TBJ has since launched a line of maple sugar rubs, seasoning salts, and a sweet-and-savory non-bacon spiced tomato jam that is co-branded with Philabundance, the hunger-relief nonprofit that receives proceeds from sales of the spread.

A major score was getting TBJ bacon jam on shelves in all 4,500 Walmart Supercenter stores as of August 2018. The company of four full-time and two part-time employees said it is profitable with $3 million in total revenue, $184,000 in short-term debt, and $23,557 cash on hand as of March 1. It has sold about 500,000 jars of jam, 70 percent through wholesale, 20 percent at events, and 10 percent through ecommerce, said Oraschewsky, who is slated for a QVC appearance on Wednesday between 4 p.m. and 7 p.m.

The growth has TBJ’s early customers worried about losing the advantage of being a rare carrier of its bacon jams. TBJ responded by creating three varieties exclusively available at independent specialty stores, which Oraschewsky acknowledged as “the foundation for the business” before its jams got into Walmart, Acme, and ShopRite.

Sounding every bit the salesman he needs to be to achieve success in the wilds of food retail, Oraschewsky framed TBJ’s new solicitation for investors as an opportunity for the company’s small wholesale customers to capitalize on future sales, even if those purchases aren’t made in their own stores.

“This is a way for them to hedge their bets," Oraschewsky said. "... This is like, ‘Hey, you believe in us, you’re helping us, and we want to allow you to be part of it, to be really part of it with a share.’ ”

Family-owned and Philadelphia-based foodery DiBruno Brothers has been carrying TBJ bacon jams for a little more than two years, ever since Hunter Fike, cheese category manager, got a taste.
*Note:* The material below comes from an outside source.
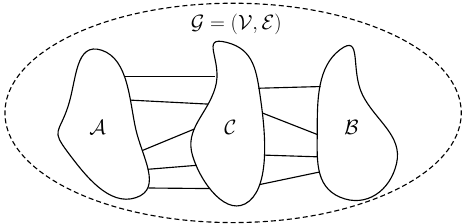
Figure 1. Illustration of a vertex separator. The vertex set and are disconnected, while minimizing the size of B of vertices) between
They “checked off a lot of the boxes we look for,” he said, including being made by a local company. Also, TBJ bacon jam “works as a cheese pairing,” each 9-ounce jar containing a half-pound of bacon. Fike estimated that DiBruno sells “a few” 12-jar cases a month.

“It’s certainly frustrating that a brand we helped build and gain recognition becomes available at Walmart,” Fike said. “That’s just a part of business, it’s not something we begrudge. We just need to be mindful we’re not too drastically priced from Walmart."

As of earlier this week, nobody from TBJ had approached DiBruno Brothers about the new capital campaign.

“I feel like I’d be willing to invest on my own regardless of whether DiBruno does,” Fike said, contending that among carnivores “everybody likes bacon.”

That’s despite reports such as one by CNN last week citing a study by the United Kingdom’s National Health Services that linked an increased risk of colorectal cancer to daily consumption of even a thin slice of bacon.

“We take health and sustainability very seriously,” Oraschewsky said when asked about health concerns around bacon. “We use uncured bacon, which is more traditional and minimally processed. ... We also use antibiotic-free, humanely raised and vegetarian-fed pork. All things that are better for the consumer’s body and conscience.”

Competition worries him more than people eliminating bacon from their diet, Oraschewsky said.

“Anyone can make [bacon jam], and there’re no patents in food for a recipe,” he said. “A bigger company could do it. ... And if they don’t bring us into the fold either as an allied partner or purchase us, then we could see serious competition in the category.”